LISTED RECORDS section start

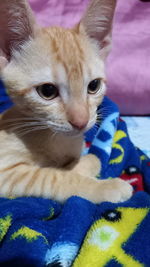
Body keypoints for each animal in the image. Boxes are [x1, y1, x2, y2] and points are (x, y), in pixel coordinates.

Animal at [0, 0, 132, 203]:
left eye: (94, 86)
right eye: (47, 91)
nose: (81, 121)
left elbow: (69, 166)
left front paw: (86, 162)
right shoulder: (7, 173)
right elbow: (53, 176)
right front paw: (105, 186)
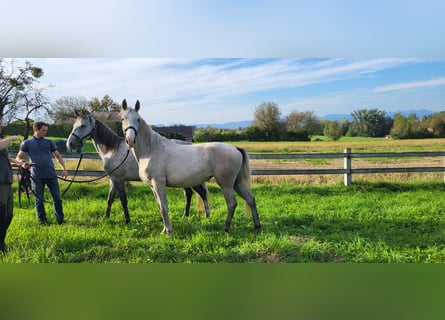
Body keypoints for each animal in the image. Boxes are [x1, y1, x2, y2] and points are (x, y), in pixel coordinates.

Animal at [121, 99, 260, 234]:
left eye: (138, 119)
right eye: (122, 118)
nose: (130, 140)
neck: (152, 150)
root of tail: (235, 148)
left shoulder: (158, 183)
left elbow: (164, 207)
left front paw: (168, 231)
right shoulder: (152, 186)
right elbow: (160, 207)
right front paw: (164, 230)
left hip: (226, 184)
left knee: (232, 204)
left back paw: (225, 228)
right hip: (237, 183)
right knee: (250, 199)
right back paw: (257, 226)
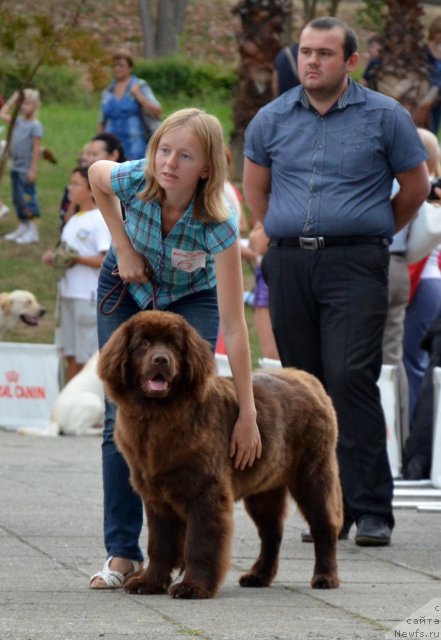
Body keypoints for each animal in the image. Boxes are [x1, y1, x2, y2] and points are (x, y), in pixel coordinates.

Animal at [98, 310, 342, 600]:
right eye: (143, 344)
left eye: (173, 345)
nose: (161, 359)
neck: (158, 417)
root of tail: (308, 379)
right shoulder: (156, 497)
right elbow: (160, 544)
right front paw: (150, 582)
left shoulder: (206, 493)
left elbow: (200, 544)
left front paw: (193, 586)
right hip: (264, 488)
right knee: (272, 533)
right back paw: (258, 576)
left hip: (312, 475)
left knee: (323, 525)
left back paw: (325, 577)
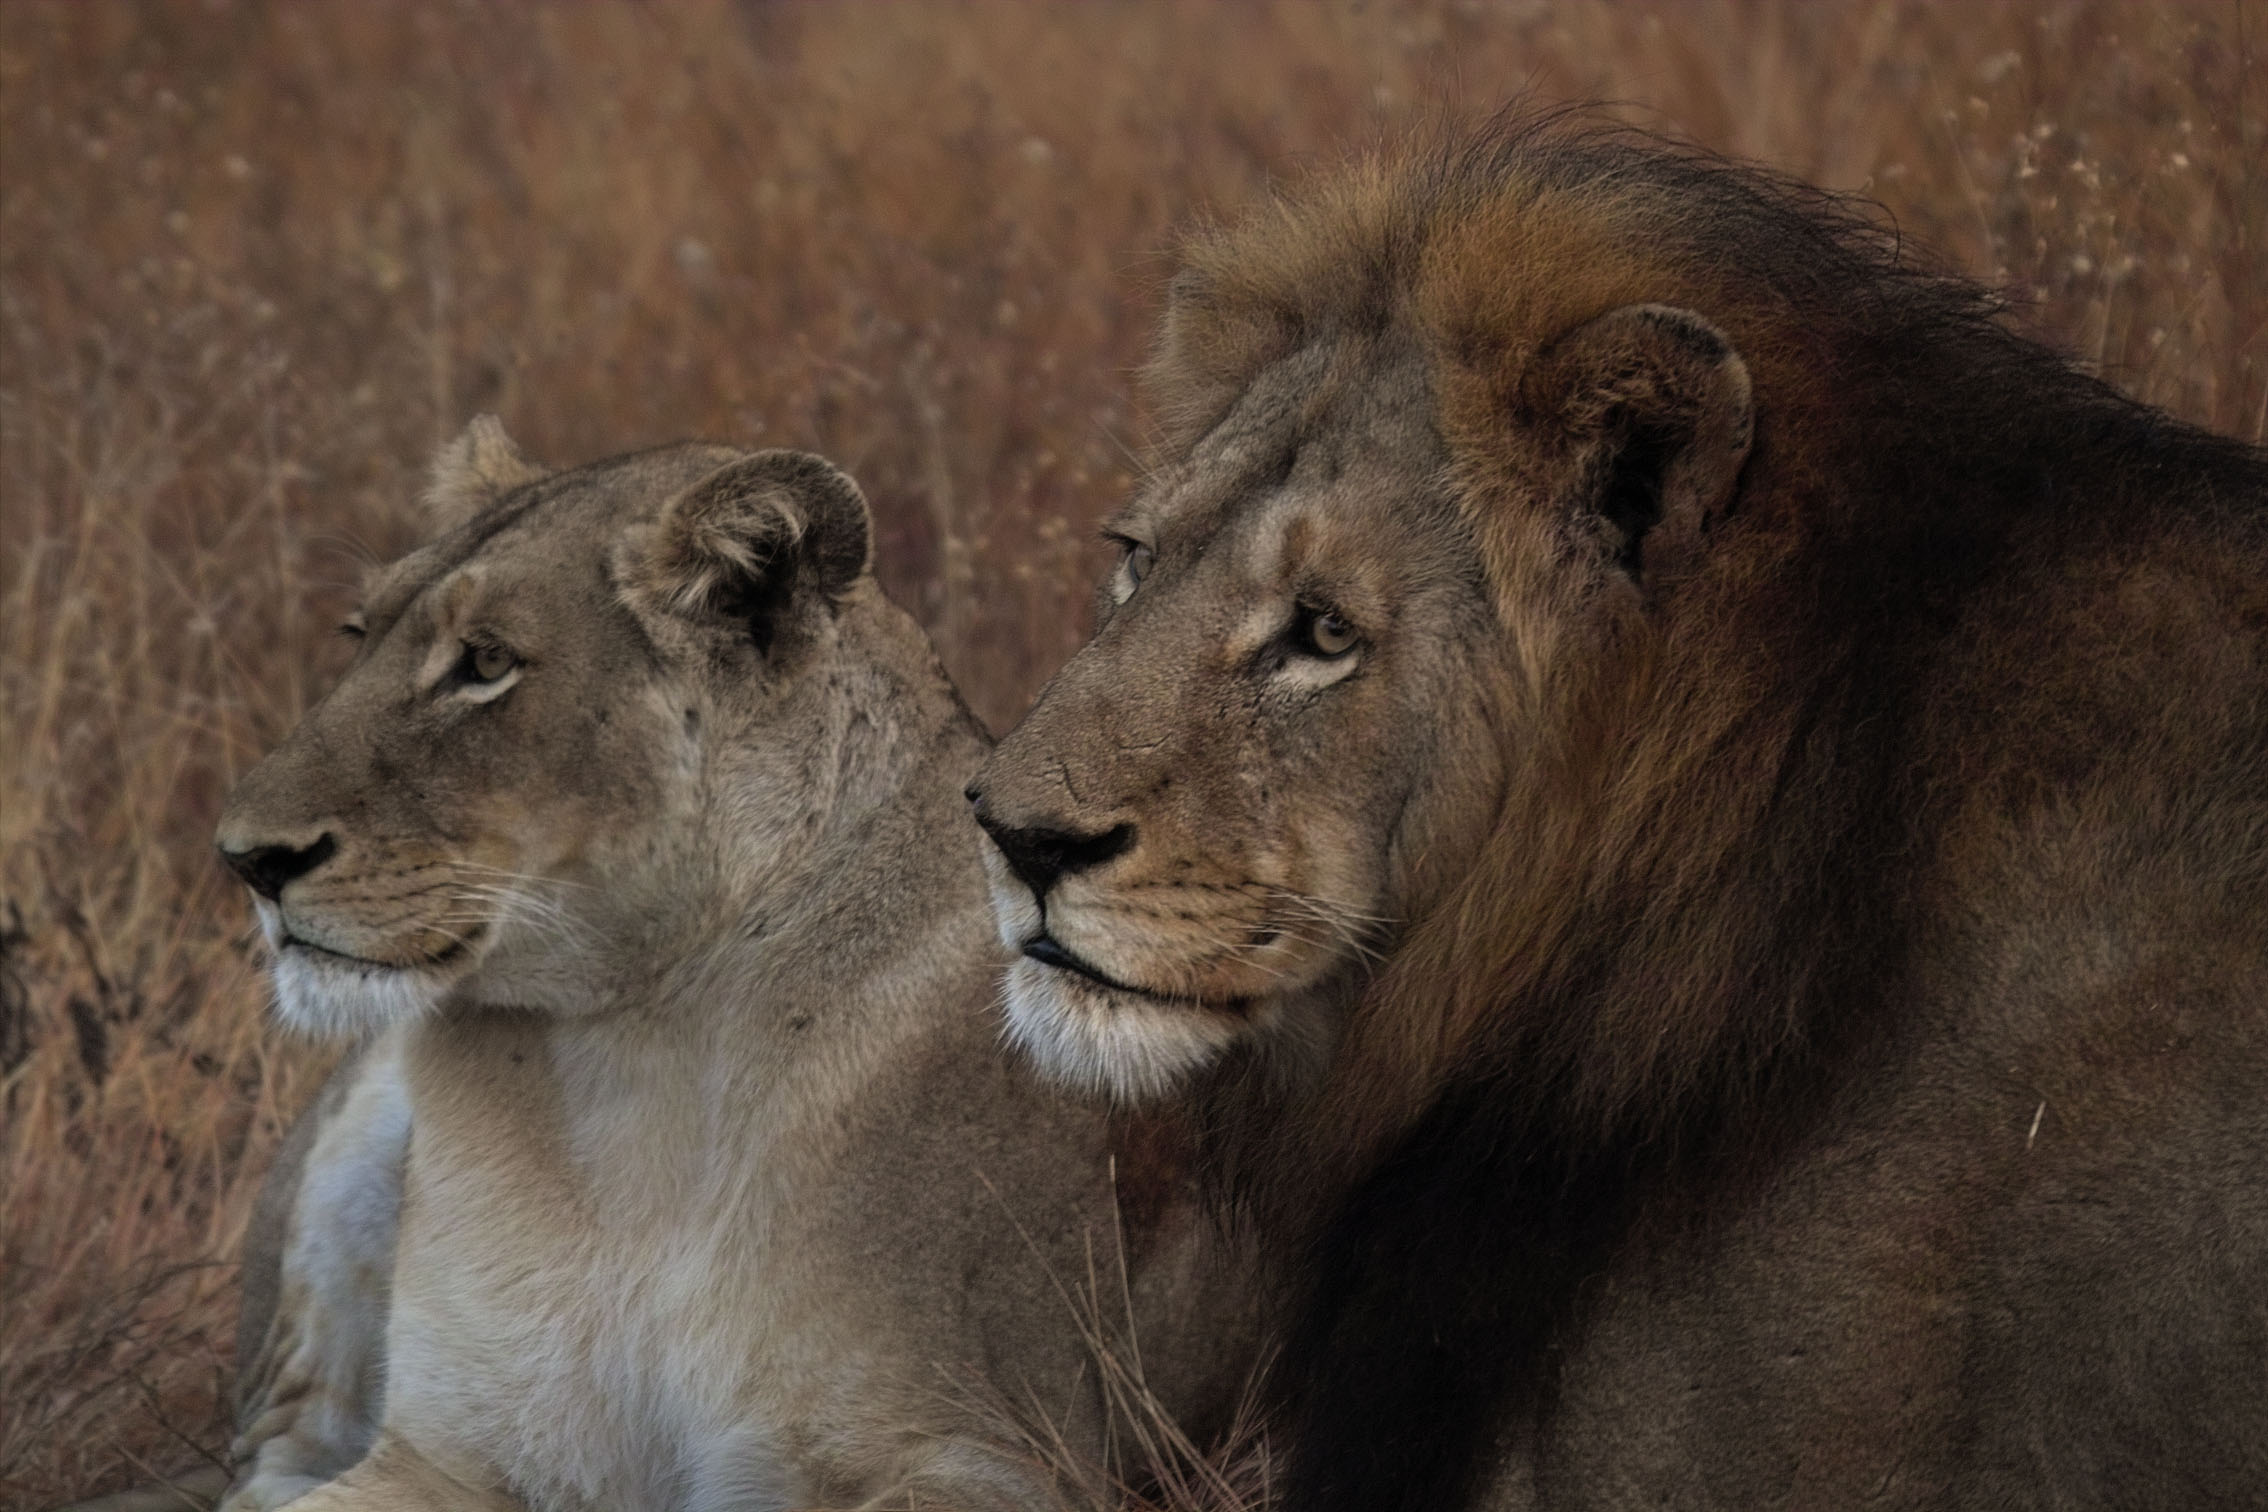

LISTED RECORDS section end

» WHAT YOU HAVE TO DO
Could you copy exactly, and with no pictures, the lines above from the one containing "root of tail: (308, 379)" through the last line, both included?

» EXERCISE SOLUTION
root of tail: (308, 379)
right shoulder: (156, 497)
right elbow: (160, 544)
right front paw: (150, 582)
left shoulder: (206, 493)
left elbow: (200, 544)
left front paw: (193, 586)
right hip: (264, 488)
right knee: (272, 533)
right back paw: (258, 576)
left hip: (312, 475)
left knee: (323, 525)
left back paw: (325, 577)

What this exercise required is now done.